As someone who spends every summer in Edinburgh, Scotland, going to the arts, film, book and fringe theater festival there during August, I remember very well when Mel Gibson’s movie "Braveheart" came out because I was very excited to see how the depiction of Scottish legend William Wallace was handled.
I realize, being English, that most of the movie was about fighting my fellow countrymen, but this is irrelevant as I loved the film. In fact, I recall thinking when it came out: Mel Gibson has taken on an epic character and story and achieved something special.
It certainly made me think twice about just how multitalented the actor-director and "Lethal Weapon" star is. Or, should I say, was?
Because, let’s face it, Mr Gibson hasn’t exactly been on many Top 10 Favorite People lists for some time now, what with his widely publicized drunken, anti-Semitic tirade to a police officer in 2006, being dropped recently by his agent William Morris Endeavor, the alleged domestic violence he’s been accused of by his model-singer and ex-girlfriend Oksana Grigorieva (and the custody battle for their daughter), the abusive rants recorded on tape purported to contain his slurring voice, and now the delaying of his Jodie Foster-directed new movie "The Beaver."
The guy is not having a good time of it, and perhaps it’s slightly too apt that Gibson’s last big film to be released was called "Edge of Darkness." If you believe some film critics, Gibson is now toxic and may have stepped over that dark edge and into the deep, fiery pit of End of Career Hell.
Personally, I don’t agree with them (or Hollyblogger Tom Teicholz), or believe it will be the end of movies for Mel Gibson.
Why? Well, for one, let’s balance out the domestic-violence accusations, shall we? Because, put simply, in any long-term relationship there are ALWAYS two sides to the story.
Yes, it is unfortunate there’s a tape allegedly containing Gibson’s voice threatening his ex, and it is a pretty horrible and racist tape. But if you’ve heard it, you might also note that (1) If it is indeed him, Mel Gibson does not sound very well or in any kind of right mind; and (2) Grigorieva’s tone might potentially, in some people’s minds, come across as somewhat goading (might, I said).

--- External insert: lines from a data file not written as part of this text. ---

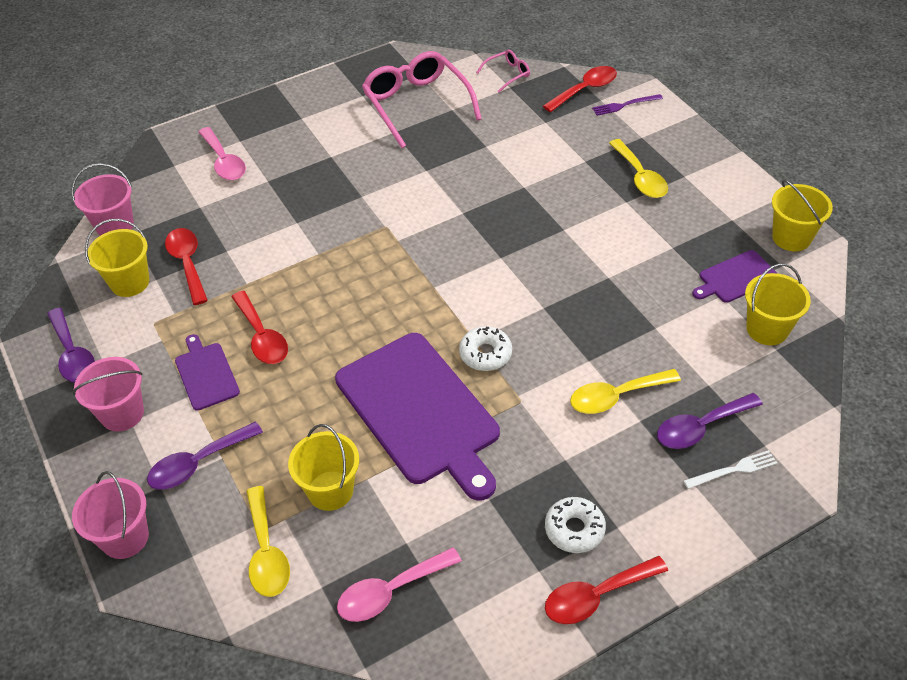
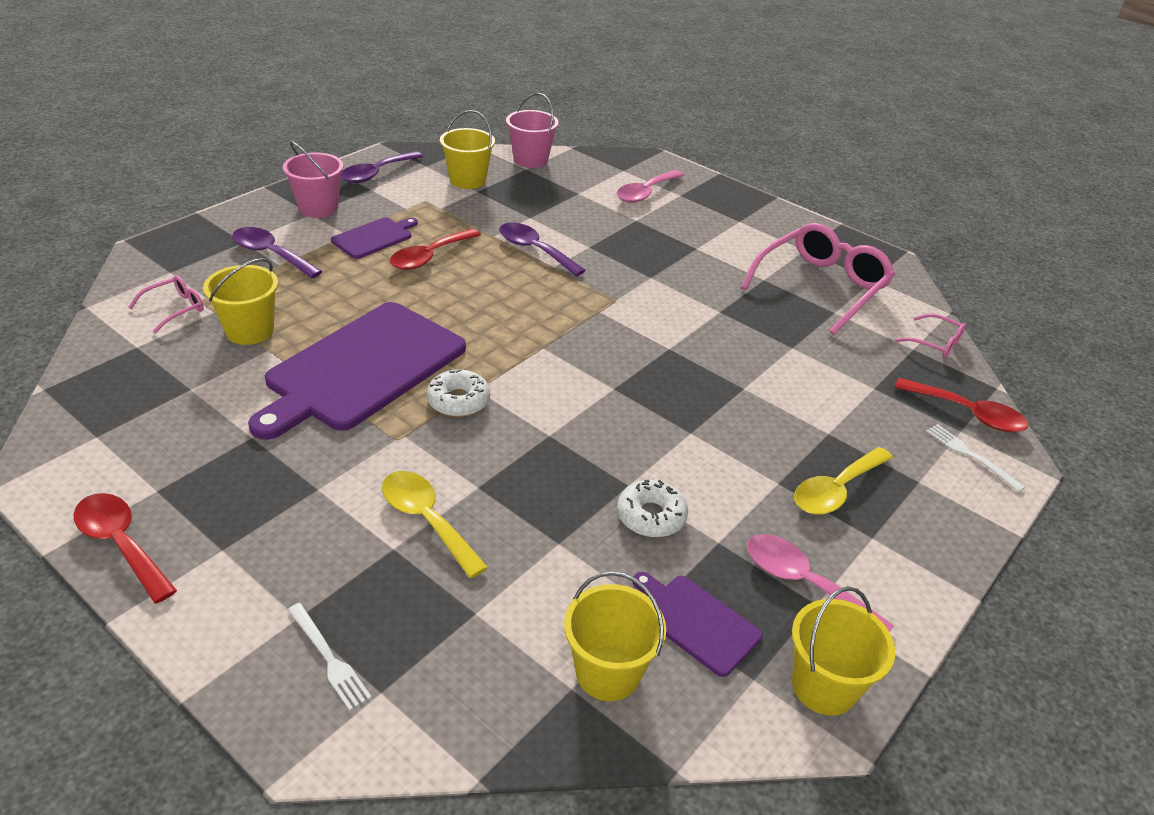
camera: 65 degrees right, 10 degrees down
(125, 537) = (187, 237): pink bucket -> none
(187, 263) = (504, 201): red spoon -> none
(266, 552) = (175, 309): yellow spoon -> pink glasses
(390, 591) = (130, 389): pink spoon -> pink spoon (803, 583)
(574, 529) = (216, 511): white donut -> white donut (651, 516)
(625, 105) = (971, 456): purple fork -> white fork
(700, 427) = (396, 612): purple spoon -> purple spoon (534, 250)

I don’t wish to stick up for Gibson’s alleged irrational and abusive behavior, but in these kinds of domestic violence cases the guy – Gibson in this case – often comes off worse (I can hear the "boo hiss" from the women reading this). Men do tend to get the blame for being hot-headed, seeming to be violent and/or making threats in the heat of an argument; then they subsequently become the “baddie” in everyone’s eyes. This is, usually, even if the woman has fully partaken in shouting at and verbally abusing the man as part of an argument – or during their relationship in general. Sadly, men respond inappropriately to this “in the moment” without thinking clearly enough about the consequences later on.
I don’t, of course, condone any kind of domestic violence, and sexist or threatening behavior by men or women, but I’m making the point – in a sensible British stiff-upper-lip journalistic fashion – that people should wait to see what the police and courts have to say and shouldn’t write Mr Gibson off so easily.
I’ll repeat: In a relationship there are ALWAYS two sides. Whether it’s passive-aggressive behavior that causes anger and frustration in a partner, or psychological taunting over a long period of time, there are often a lot of hidden problems in a couple's relationships that no one – not even the courts or the Court of the Media – could ever understand properly. And these problems only get more twisted and more complicated when a couple is at war, especially over children.
So now is the time Gibson needs to step away from himself. Before he does something even more monumentally dumb than he has already. Because, it seems, Gibson is quite possibly still having trouble with alcohol and needs further help with this. And, as we all know, based on Gibson’s “priors”, people who are 24/7 drunk don’t behave rationally.
I think the "Man Without a Face" star should – once the custody battle is finalized and the alleged charges of domestic violence either stick or are dismissed – take a couple of years out of the movie industry, rejuvenate, have some therapy, return to Australia and shear some sheep, chop wood, drink cheap but non-alcoholic Oz beer, go walkabout in the Outback, think about what kind of man he’d like to become and then – slowly – relaunch his career with some very wise film choices in the future.
Because you can’t, as they say, keep a good man down.
It’s arguable whether Mel Gibson is a good man (I’ve personally never worked with him on a movie, so I can’t comment on what he’s like on-set to be around), but he certainly is a talented man. I thought his acting in "Edge of Darkness" was phenomenally nuanced, passionate and believable.
Even if Gibson did have a mini-revival to his career for several years, he has failed to keep up the momentum of this revival at the same time as having a successful personal life. They are tricky things to do together, so maybe Gibson should reassess his priorities for a while and – once everyone’s calmed down – he should go about making new friends in the movie business in a different way than he did before. Perhaps he should find himself a new woman who calms him and brings him peace (or, alternatively, stay away from women for quite some time — that probably would be much wiser), and then definitely show us once again he is exceptionally good at telling big, epic, moving stories.